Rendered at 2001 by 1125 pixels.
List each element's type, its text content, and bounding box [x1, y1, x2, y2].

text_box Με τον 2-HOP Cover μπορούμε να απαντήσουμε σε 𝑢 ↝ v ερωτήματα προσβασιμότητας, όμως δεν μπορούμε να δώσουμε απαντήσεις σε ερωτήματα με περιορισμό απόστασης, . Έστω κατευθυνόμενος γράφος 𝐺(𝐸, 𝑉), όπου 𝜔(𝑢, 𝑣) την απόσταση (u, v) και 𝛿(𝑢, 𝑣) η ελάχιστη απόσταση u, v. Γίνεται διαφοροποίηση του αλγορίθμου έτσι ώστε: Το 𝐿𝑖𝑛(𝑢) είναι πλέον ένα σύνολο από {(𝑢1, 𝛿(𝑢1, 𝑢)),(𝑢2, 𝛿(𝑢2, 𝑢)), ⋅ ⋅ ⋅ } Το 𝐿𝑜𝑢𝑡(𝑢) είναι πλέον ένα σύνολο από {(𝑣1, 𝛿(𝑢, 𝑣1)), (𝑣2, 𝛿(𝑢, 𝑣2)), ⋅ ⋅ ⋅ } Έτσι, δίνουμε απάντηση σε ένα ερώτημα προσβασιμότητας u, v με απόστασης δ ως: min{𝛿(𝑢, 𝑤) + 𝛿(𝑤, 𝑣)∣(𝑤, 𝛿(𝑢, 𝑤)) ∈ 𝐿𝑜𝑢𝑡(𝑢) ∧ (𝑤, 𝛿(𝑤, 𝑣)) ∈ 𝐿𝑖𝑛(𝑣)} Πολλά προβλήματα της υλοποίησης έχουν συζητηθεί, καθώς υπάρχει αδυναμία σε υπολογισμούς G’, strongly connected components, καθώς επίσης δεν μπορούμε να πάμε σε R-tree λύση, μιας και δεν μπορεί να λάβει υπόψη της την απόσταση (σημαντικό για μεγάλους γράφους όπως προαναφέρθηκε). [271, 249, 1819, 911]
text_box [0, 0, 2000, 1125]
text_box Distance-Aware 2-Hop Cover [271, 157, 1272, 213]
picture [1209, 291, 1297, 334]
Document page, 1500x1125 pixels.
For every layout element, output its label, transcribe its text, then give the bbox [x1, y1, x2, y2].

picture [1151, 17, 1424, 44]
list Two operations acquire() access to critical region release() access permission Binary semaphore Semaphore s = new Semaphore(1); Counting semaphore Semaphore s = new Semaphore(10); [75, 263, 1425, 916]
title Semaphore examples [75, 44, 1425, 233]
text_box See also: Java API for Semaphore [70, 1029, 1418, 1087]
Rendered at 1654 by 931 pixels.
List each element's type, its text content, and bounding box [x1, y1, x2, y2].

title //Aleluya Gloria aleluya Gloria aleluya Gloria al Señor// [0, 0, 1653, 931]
####
→ **TASK INSTRUCTIONS**
Rewrite the rows above, changing "bounding box" to "enclosing rectangle" wherever it occurs and leaving everything else unchanged.

→ **IN RESPONSE**
Rendered at 2001 by 1125 pixels.
List each element's type, its text content, and enclosing rectangle [x1, y1, x2, y2].

text_box Με τον 2-HOP Cover μπορούμε να απαντήσουμε σε 𝑢 ↝ v ερωτήματα προσβασιμότητας, όμως δεν μπορούμε να δώσουμε απαντήσεις σε ερωτήματα με περιορισμό απόστασης, . Έστω κατευθυνόμενος γράφος 𝐺(𝐸, 𝑉), όπου 𝜔(𝑢, 𝑣) την απόσταση (u, v) και 𝛿(𝑢, 𝑣) η ελάχιστη απόσταση u, v. Γίνεται διαφοροποίηση του αλγορίθμου έτσι ώστε: Το 𝐿𝑖𝑛(𝑢) είναι πλέον ένα σύνολο από {(𝑢1, 𝛿(𝑢1, 𝑢)),(𝑢2, 𝛿(𝑢2, 𝑢)), ⋅ ⋅ ⋅ } Το 𝐿𝑜𝑢𝑡(𝑢) είναι πλέον ένα σύνολο από {(𝑣1, 𝛿(𝑢, 𝑣1)), (𝑣2, 𝛿(𝑢, 𝑣2)), ⋅ ⋅ ⋅ } Έτσι, δίνουμε απάντηση σε ένα ερώτημα προσβασιμότητας u, v με απόστασης δ ως: min{𝛿(𝑢, 𝑤) + 𝛿(𝑤, 𝑣)∣(𝑤, 𝛿(𝑢, 𝑤)) ∈ 𝐿𝑜𝑢𝑡(𝑢) ∧ (𝑤, 𝛿(𝑤, 𝑣)) ∈ 𝐿𝑖𝑛(𝑣)} Πολλά προβλήματα της υλοποίησης έχουν συζητηθεί, καθώς υπάρχει αδυναμία σε υπολογισμούς G’, strongly connected components, καθώς επίσης δεν μπορούμε να πάμε σε R-tree λύση, μιας και δεν μπορεί να λάβει υπόψη της την απόσταση (σημαντικό για μεγάλους γράφους όπως προαναφέρθηκε). [271, 249, 1819, 911]
text_box [0, 0, 2000, 1125]
text_box Distance-Aware 2-Hop Cover [271, 157, 1272, 213]
picture [1209, 291, 1297, 334]
Document page, 1500x1125 pixels.
For every layout element, output its label, transcribe its text, then give the bbox [x1, y1, x2, y2].

picture [1151, 17, 1424, 44]
list Two operations acquire() access to critical region release() access permission Binary semaphore Semaphore s = new Semaphore(1); Counting semaphore Semaphore s = new Semaphore(10); [75, 263, 1425, 916]
title Semaphore examples [75, 44, 1425, 233]
text_box See also: Java API for Semaphore [70, 1029, 1418, 1087]
Rendered at 1654 by 931 pixels.
List each element's type, its text content, and enclosing rectangle [x1, y1, x2, y2].

title //Aleluya Gloria aleluya Gloria aleluya Gloria al Señor// [0, 0, 1653, 931]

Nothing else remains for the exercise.